◆ THE PROBLEM ◆
Transcribe the passage of the earnings call excerpt below word for word, from "The title for" up to and including "five border states.".

◆ EXCERPT TO READ ◆
I will now turn the conference over to Michael A. J. Farrell
Chairman, Chief Executive Officer and President. Please proceed Mr.
Farrell.
Michael Farrell
Good morning and thank you. Good morning and welcome to the
Annaly Capital Management's Earning Call for the second quarter of
2012. I am Mike Farrell and joining me on the call today are
Wellington Denahan-Norris and Kathryn Fagan.
Annaly's execution and performance in the second quarter was
consistent with what we've been discussing with investors for some
time. We have kept leverage low, we strengthened and executed and
extended the right side of our balance sheet. We have been careful
on our asset selection and maintained a sizable hedge position, all
while continuing to generate mid-teens returns on equity. Our
portfolio positioning reflects our view that there are significant
risks embedded in the financial system, some of which I will
address in my prepared remarks after which we will gladly take
questions about the quarter.
As usual my remarks this morning are up on our website already.
The title for today's missive is Fiscal Union Civil War.
As policymakers ponder the next steps to be taken in solving the
world's fiat currency issues, I thought it would be helpful to
remind people of one precedent in particular for some historical
lessons about the fundamental deterioration we are witnessing
globally.
Much has been made about the contrast between the fiscal union
in the United States and the lack of one in Europe, but recall that
in 1861, eleven southern states decided to dissolve their economic
and political ties with the United States of America, leaving the
Union with twenty members and five border states.
The Confederate States of America had a virtual world monopoly
on agricultural goods like cotton and tobacco. These eleven states
together ranked as the fourth largest economy in the world.
However, they were unable to agree as a group on sharing Treasury
functions and responsibilities, so the Confederate Treasury issued
unsecured notes. When first distributed in 1861, Confederate notes
traded at a premium to gold, based on the assumption that their
value was ultimately secured by the combined revenue of the South's
tobacco and cotton assets. Unfortunately, for the South and for
Confederate note holders, this was not the case. Since the leaders
of the individual states maintained that secession was largely
about state's rights, it would have been inconsistent for them to
consolidate Treasury functions under a central government. Besides,
South Carolina did not trust a Virginian to run their Treasury, and
so the arguments went, state by state.

◆ AVAILABLE DATA ◆
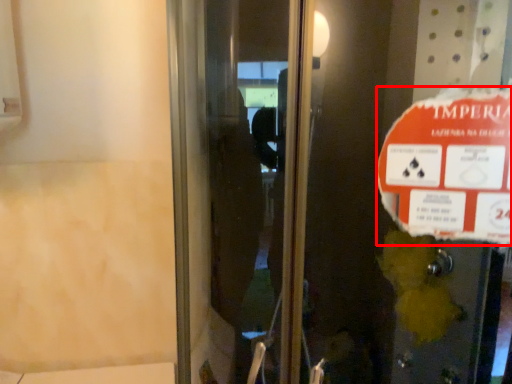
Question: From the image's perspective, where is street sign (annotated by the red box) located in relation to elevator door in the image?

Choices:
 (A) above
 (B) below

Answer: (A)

==

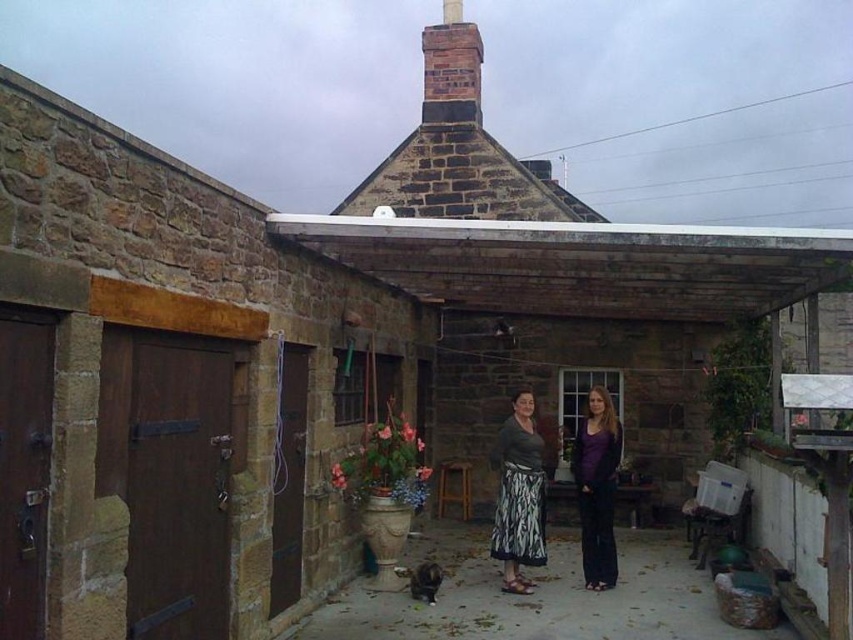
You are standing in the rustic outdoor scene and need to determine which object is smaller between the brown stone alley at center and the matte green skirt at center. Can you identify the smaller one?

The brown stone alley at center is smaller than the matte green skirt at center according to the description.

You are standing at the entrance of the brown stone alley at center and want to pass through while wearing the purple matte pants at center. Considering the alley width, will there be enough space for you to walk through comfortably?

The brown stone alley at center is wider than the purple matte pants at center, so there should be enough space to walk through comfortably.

◆ EXERCISE RESPONSE ◆
The title for today's missive is Fiscal Union Civil War.
As policymakers ponder the next steps to be taken in solving the
world's fiat currency issues, I thought it would be helpful to
remind people of one precedent in particular for some historical
lessons about the fundamental deterioration we are witnessing
globally.
Much has been made about the contrast between the fiscal union
in the United States and the lack of one in Europe, but recall that
in 1861, eleven southern states decided to dissolve their economic
and political ties with the United States of America, leaving the
Union with twenty members and five border states.